House Education Chairman John Moore, R-Brandon, said it won’t be until April that actual numbers are nailed down.
“At this point, we have no idea how much money is going to be available, and that’s kind of the problem,“ Moore, who is also a member of the Appropriations Committee, said.
Nancy Loome, executive director of the public education advocacy group The Parents’ Campaign, said she and her members are concerned about what the tax breaks mean for funding of schools.
“Our members are just aghast.
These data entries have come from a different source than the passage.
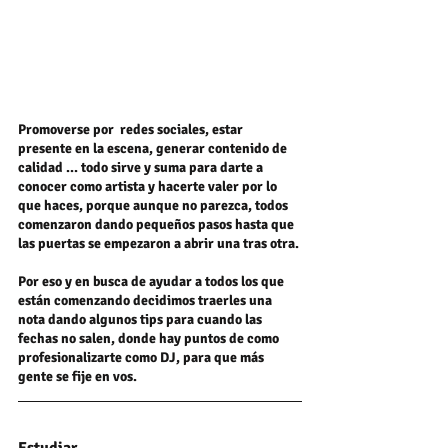
Promoverse por  redes sociales, estar 
presente en la escena, generar contenido de 
calidad ... todo sirve y suma para darte a 
conocer como artista y hacerte valer por lo 
que haces, porque aunque no parezca, todos 
comenzaron dando pequeños pasos hasta que 
las puertas se empezaron a abrir una tras otra.
Por eso y en busca de ayudar a todos los que 
están comenzando decidimos traerles una 
nota dando algunos tips para cuando las 
fechas no salen, donde hay puntos de como 
profesionalizarte como DJ, para que más 
gente se fije en vos.
Estudiar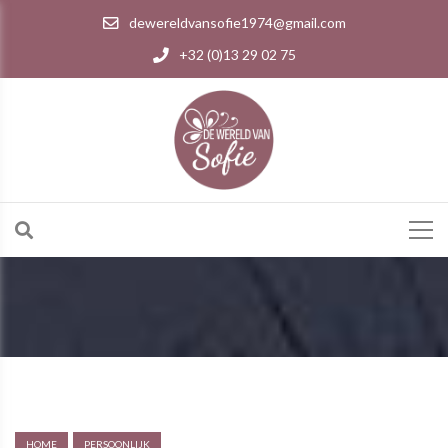
dewereldvansofie1974@gmail.com
+32 (0)13 29 02 75
HOME
PERSOONLIJK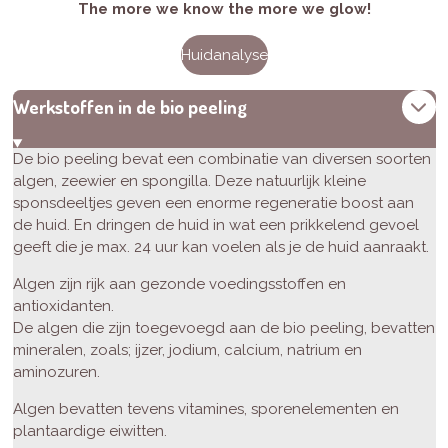
The more we know the more we glow!
Huidanalyse
Werkstoffen in de bio peeling
De bio peeling bevat een combinatie van diversen soorten
algen, zeewier en spongilla. Deze natuurlijk kleine
sponsdeeltjes geven een enorme regeneratie boost aan
de huid. En dringen de huid in wat een prikkelend gevoel
geeft die je max. 24 uur kan voelen als je de huid aanraakt.
Algen zijn rijk aan gezonde voedingsstoffen en
antioxidanten.
De algen die zijn toegevoegd aan de bio peeling, bevatten
mineralen, zoals; ijzer, jodium, calcium, natrium en
aminozuren.
Algen bevatten tevens vitamines, sporenelementen en
plantaardige eiwitten.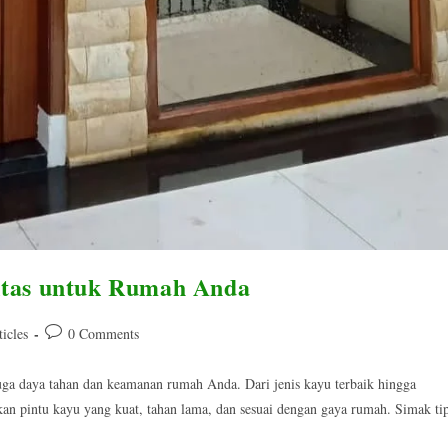
itas untuk Rumah Anda
Post
ticles
0 Comments
ry:
comments:
 juga daya tahan dan keamanan rumah Anda. Dari jenis kayu terbaik hingga
n pintu kayu yang kuat, tahan lama, dan sesuai dengan gaya rumah. Simak ti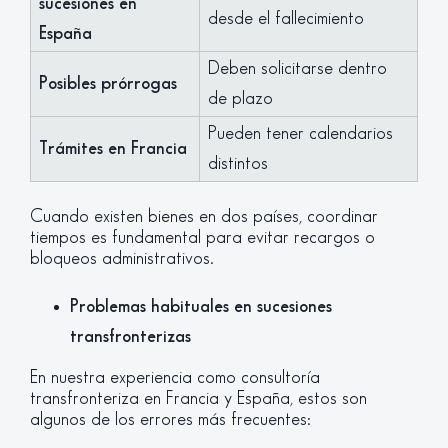
sucesiones en
desde el fallecimiento
España
Deben solicitarse dentro
Posibles prórrogas
de plazo
Pueden tener calendarios
Trámites en Francia
distintos
Cuando existen bienes en dos países, coordinar
tiempos es fundamental para evitar recargos o
bloqueos administrativos.
Problemas habituales en sucesiones
transfronterizas
En nuestra experiencia como consultoría
transfronteriza en Francia y España, estos son
algunos de los errores más frecuentes: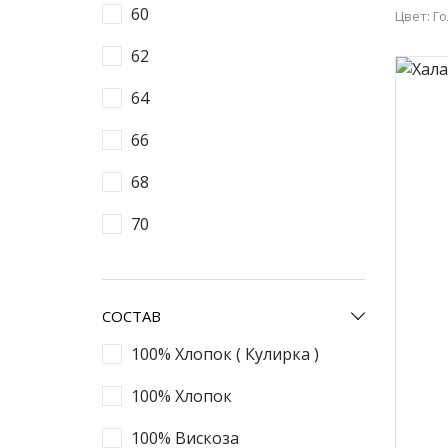
60
Цвет: Г
50
62
58
64
66
68
70
СОСТАВ
100% Хлопок ( Кулирка )
100% Хлопок
100% Вискоза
They cannot believe that these same legislators who worked so hard to defeat Initiative 42 and promised to be responsible and do everything they could to make sure education was provided for, and then they come back just a couple months later and slash revenue,” Loome said.
Many legislative leaders have also suggested changing parts of the MAEP formula, including how at-risk students are identified for additional funding and instituting measures to make sure more dollars are spent in the classroom and not on administration.
“School districts over the last 10 to 12 years are spending more at the local level for administration and less on the instructional side,” Moore said, noting that each year the MAEP uses the prior year’s spending to determine funding for the next year.
A 2015 report by the legislative watchdog agency Performance Evaluation and Expenditure Review Committee showed the salaries of teachers and other instructional personnel declined by about $130 million since 2004, while salaries for administrators increased by about $15 million.
“So, the formula tells us to spend more money on management. … We think that’s insanity in the formula,” he said.
Currently, any child in the free and reduced-lunch program is considered “at risk,” though he or she might not live in poverty. State Auditor Stacey Pickering and several lawmakers have pointed this out as a major flaw in the formula.